Now moving on to the word folder we get to the actual content of the word document. From the folder structure above you can see a number of xml-files. The most important of all xml-files in the entire zip-package is the document.xml Why? Because it is here the main text content as you know it is stored.

I am still searching and researching.

I think you and I will have to find something better, because all the techies out there are beating around the bush with a clear cut YES we can index your .docx file, or NO we can not!

Unless you want to dive deep into ifilter packs and other mumbo jumbo root configuration on your OS, then we must come up with a better solution.

the /doc files are indexanle. Those ended with Word 2007 and later

So, I am going to try some of these gadgets like copernic, seekfast, my thicksoft file locator, etc. on a .doc file and see what happens.

Until there is a clear and simple solution for the .docx "zipped" file that contains many other compressed files within it, then I think you and I will have to move on to another solution.

I am also leaning towards trying PDF files, but I need to get the hang of Acrobat and Livecycle. And if I remember correctly, Acrobat 9 presents problems as well.

Also, if you are going to add interactive or dynamic content to your files, then this will throw another wrench in the indexing solution.

Good luck

progress
Champ in-the-making
Champ in-the-making
OK my friend

I just think I came into a solution.

Save your .docx files as .doc files and your indexing should be alright

Go to File > Save as > Select  "Word 97-2003 Document" from the "Save as type" scroll down menu and save it.

It will be saved as an "indexable" .doc file.
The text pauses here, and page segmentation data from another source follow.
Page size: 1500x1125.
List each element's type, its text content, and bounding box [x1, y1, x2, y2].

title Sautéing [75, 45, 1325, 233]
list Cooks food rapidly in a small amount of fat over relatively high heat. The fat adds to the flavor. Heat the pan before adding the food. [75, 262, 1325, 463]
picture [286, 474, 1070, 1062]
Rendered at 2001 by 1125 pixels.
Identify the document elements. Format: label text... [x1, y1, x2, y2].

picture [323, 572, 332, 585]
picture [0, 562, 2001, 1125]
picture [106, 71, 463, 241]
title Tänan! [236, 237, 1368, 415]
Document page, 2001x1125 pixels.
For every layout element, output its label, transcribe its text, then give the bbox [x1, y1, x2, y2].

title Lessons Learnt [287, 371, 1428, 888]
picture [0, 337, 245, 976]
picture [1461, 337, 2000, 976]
Make sure you do not use any dynamic functions such as drop down lists and such.

Also, if you put your text in objects like charts and such, they will not be indexed.

Your text must be right on the template and not inside of any object.

SO far so good.

mrogers
Star Contributor
Star Contributor
Open Office 3 and therefore Alfresco should be able to index docx files.   What's the problem?  Is your "indexing" problem even related to Alfresco's indexes?